Don't get me wrong; I harbor no nostalgia for bygone days. Being an American in the early years of the 21st Century is as good as it gets (on my optimist days) or as good as it ever will be (on my pessimistic ones). But the scent of live steam or the sound of hoofbeats on wooden decking evokes the same feeling as seeing a live mastodon.

When we have perfected aircars and matter-antimatter drive, I can't help but wonder what bits of today's stuff will be considered cool enough to keep.

1 comment:

Unknown said...

Jerry Lamb and I took my two boys and his two boys up to see the train museum back in the late 1980s. I think Josh was 3 and a half. On the trip up, he decided to impress his friend Keven -- same age -- by tossing out a window his copy of The Little Engine That Could.

Our plan was to find a motel close by the Museum. No luck. There was some sort of religious retreat in the area and every room was taken. We did find a Marriott with an ambulance and some cop cars lighting up the parking lot. We asked at the desk if they had any rooms. The fellow at the desk archly replied. "We do now, would you mind waiting a bit."

That was too creepy. We finally found a place all the way back in York. We got two little rooms in a lenolium floored ash trey, each with a single small bed. I slept on the floor and spent the next day pretty stiff.

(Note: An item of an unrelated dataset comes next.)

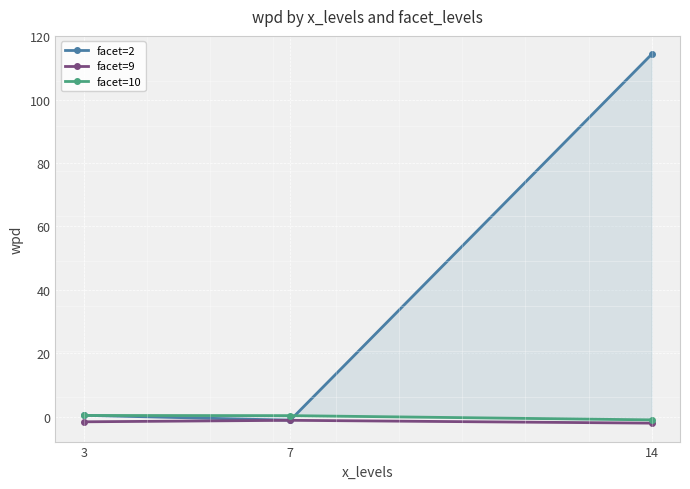

Which has a higher value, 3 or 7?

3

I was hugely impressed with the great steam engines. I had not realized that you couldn't gang up more than one steam engine. If you needed to haul a big load over a mountain, you needed an engine the size of a 747.

A locomotive is built on a framework of steel that is cast as a single piece, rather than assembled from beams welded together. It took a large foundry to cast a 50 foot long, ten ton engine block in a single pour.

When I took a casting course at Glen Echo, I heard about a foundry that had set up for a pour. They had three cauldrons of molten steel, the two largest were big enough to fill the mold with a few tons to spare. You need the extra steel if some of the mold breaks loose. An extra ton or so can bleed out, forming an extra wing or foot. After they wait a few weeks for the steel to cool down, they cut off the extra extra steel. However, if the block is incomplete, then the casting is ruined.

In this particular pour, huge clouds of steam flew out of the mold, but the steel didn't puddle to the top of the mold. They ended up pouring all three cauldrons. They waited the several weeks. Then they opened up the mold and found nothing but a hole in the floor. The foundry was over an underground stream, one that now holds a 15 ton slug of steel. Must have been fun to watch them pull apart the mold.